Excerpted passage:

──────

Prohibitions in Machines Ethics

The Nammour Symposium, Sacramento State University, April 2019

Thomas A. Blackson
School of Historical, Philosophical, and Religious Studies
Arizona State University


The Problem of Machine Ethics

We can think of machine ethics as the problem of how to give "ethics" to machines. This requires us to know what we are giving machines when we give them "ethics." If we do not know what this is, we will not know what counts as a solution to the problem.

One way to approach the issue of what we are giving machines when we give them "ethics" is to think about the terms in English we use to appraise behavior: 'right,' 'wrong,' and 'obligatory.'

These three terms as interdefinable in a certain way. That is to say, we can use any one of them to define the other two. So, for example, if we take ‘right’ as primitive, we can define 'wrong' as what is "not right" and define 'obligatory' as what is "not right not to do."

Put a little more formally, the two definitions are

• an act is wrong iff it is not right.
• an act is obligatory iff it is not right not to do.

Since 'prohibited' means "wrong," a machine that never acts in prohibited ways is a machine that never acts in ways that are wrong. This, I take it, is what we want in machines with "ethics."

We Know how to Solve the Problem

Given this way of setting out the problem, we solve the problem of machine ethics if we figure out how to build machines whose actions are never wrong.

In one way, this is an easy problem to solve. All we have to do is build machines so that they never take any actions. A machine that never acts is a machine whose actions are never wrong.

──────

Data excerpt:
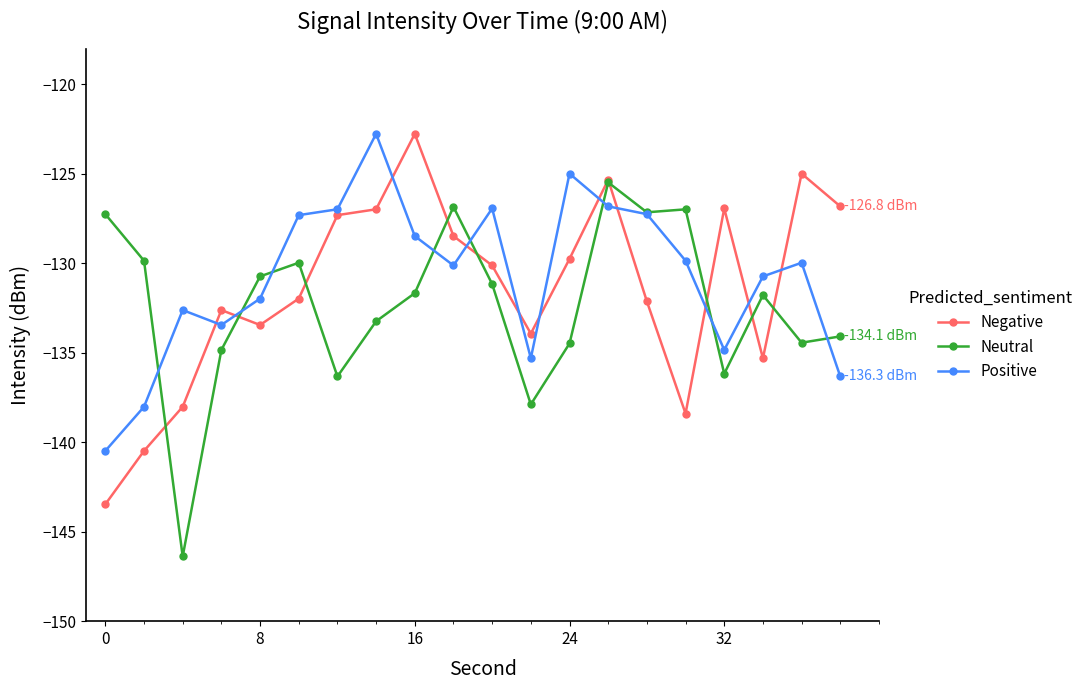

What is the sum of all Positive values?

-2615.3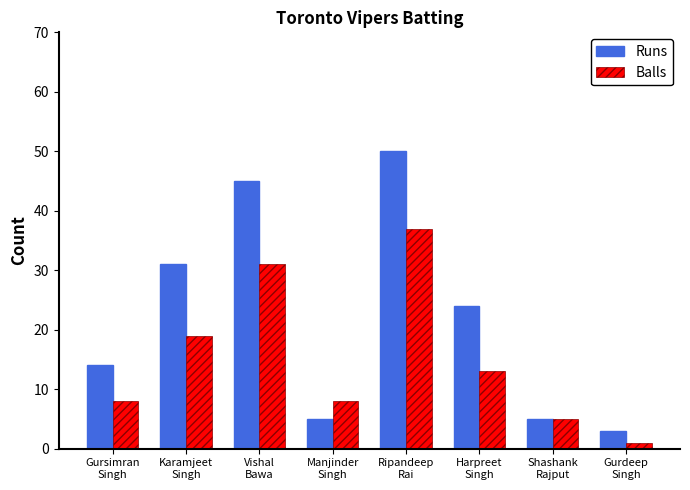

Which series has the widest spread of values?

Runs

──────

Work to complete:
**1)** For the passage on machine ethics, decide whether each statement agrees with it, answering yes or no and quoting the words of the passage that settle it. (a) The passage defines 'wrong' as what is "not right." (b) The passage says that 'prohibited' means "obligatory." (c) The passage says a machine that never acts is a machine whose actions are never wrong.
**2)** Pull out the stretch of the passage on machine ethics from "We Know how" through "machines whose actions are never wrong.", copying it word for word.

Solutions:
**1)**
(a) Yes: "we can define 'wrong' as what is "not right""
(b) No: "Since 'prohibited' means "wrong,""
(c) Yes: "A machine that never acts is a machine whose actions are never wrong."

**2)**
We Know how to Solve the Problem

Given this way of setting out the problem, we solve the problem of machine ethics if we figure out how to build machines whose actions are never wrong.